WHAT YOU SHOULD DO: Reproduce the text of every item below verbatim, omitting the pictures.

DATA:
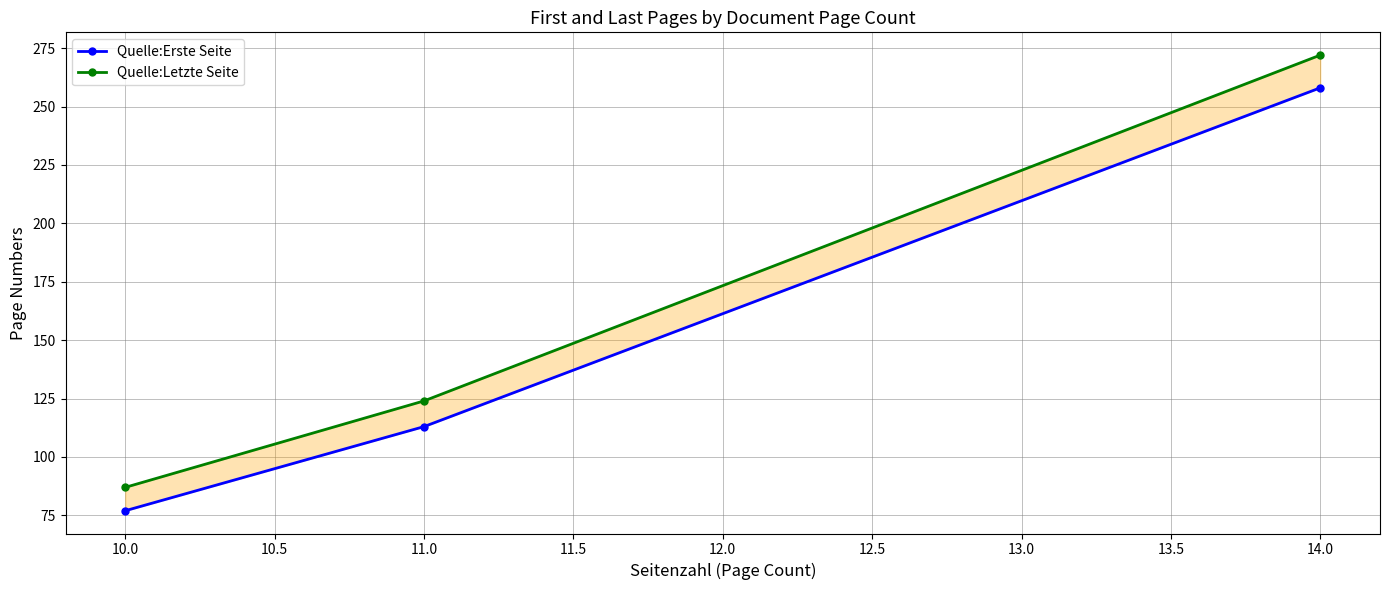

List the series in order of their overall mean, lowest first.

Quelle:Erste Seite, Quelle:Letzte Seite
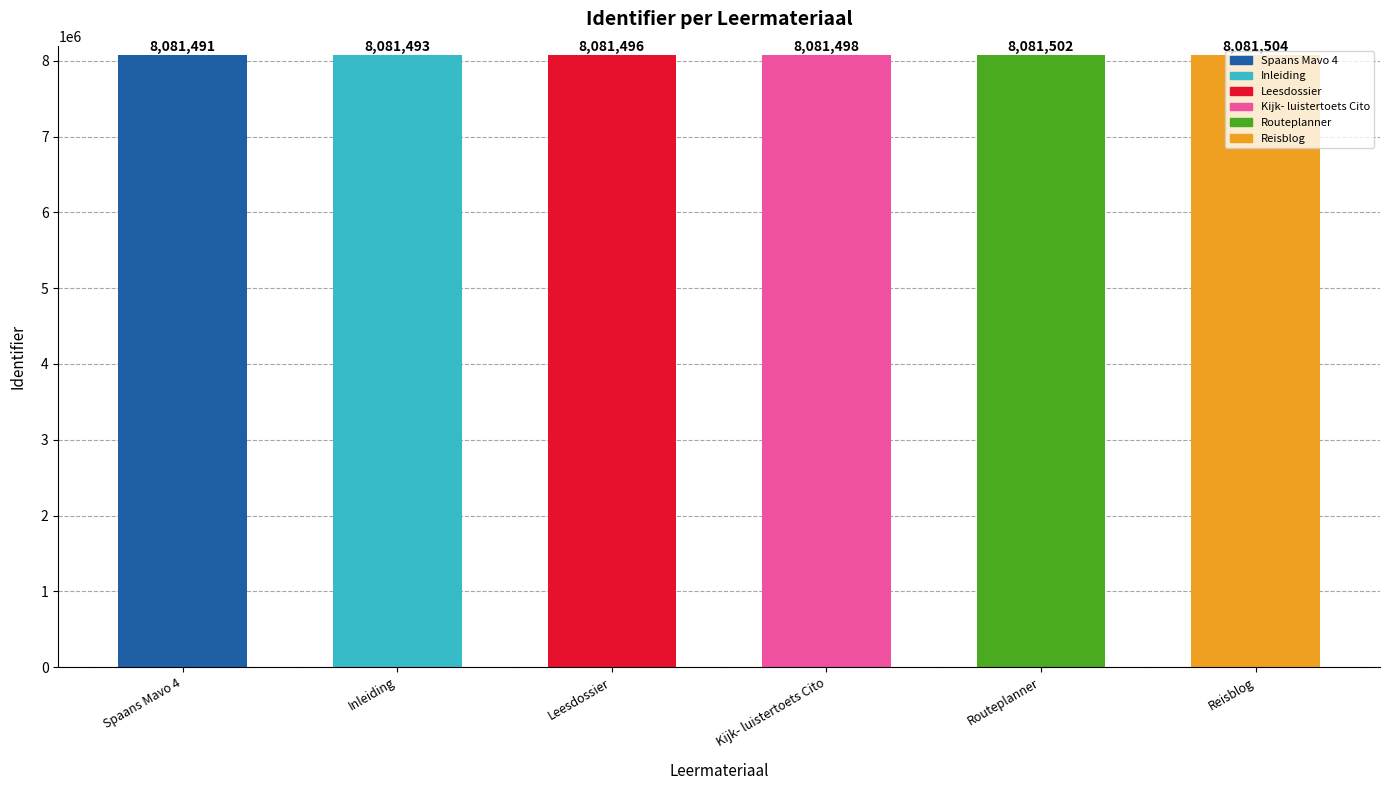

What is the difference between the second highest and second lowest values?

9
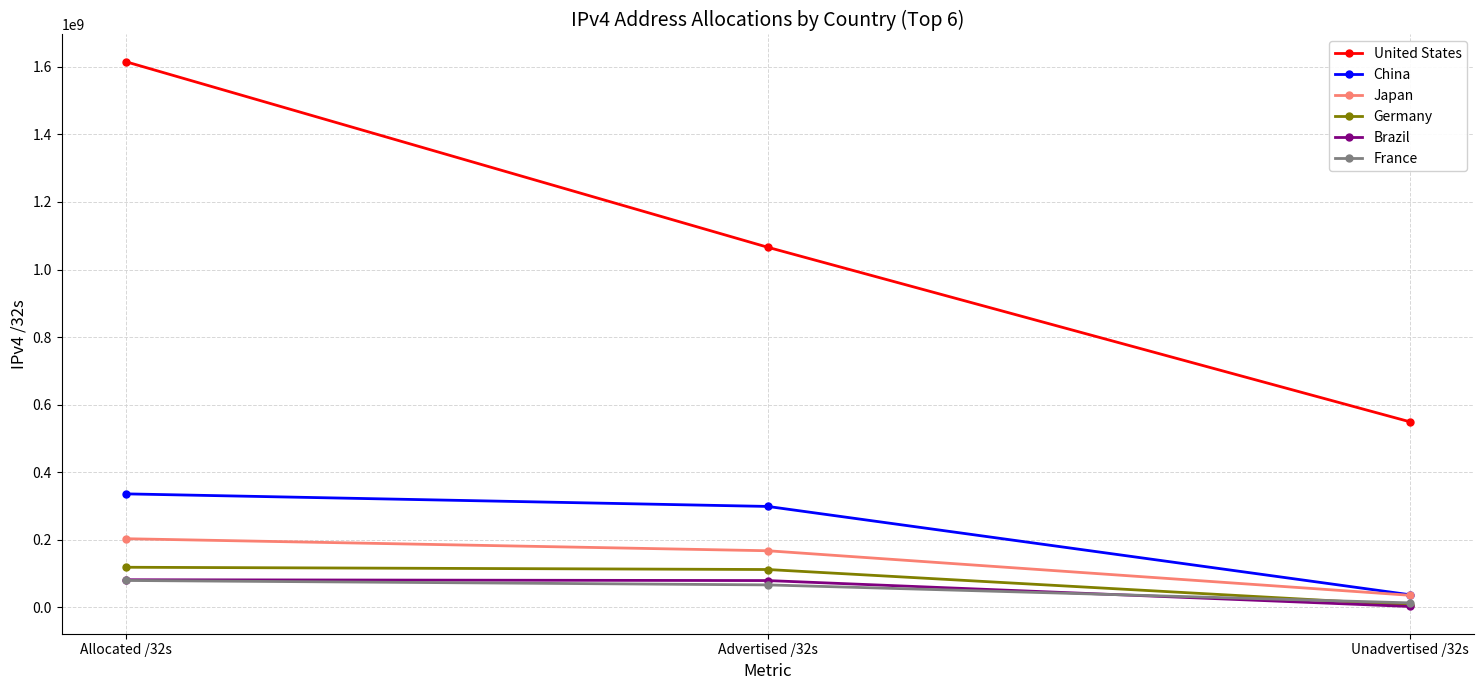

What are all the series names shown in the legend?

United States, China, Japan, Germany, Brazil, France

ANSWER SPACE:
List the series in order of their overall mean, lowest first.

Quelle:Erste Seite, Quelle:Letzte Seite

What is the difference between the second highest and second lowest values?

9

What are all the series names shown in the legend?

United States, China, Japan, Germany, Brazil, France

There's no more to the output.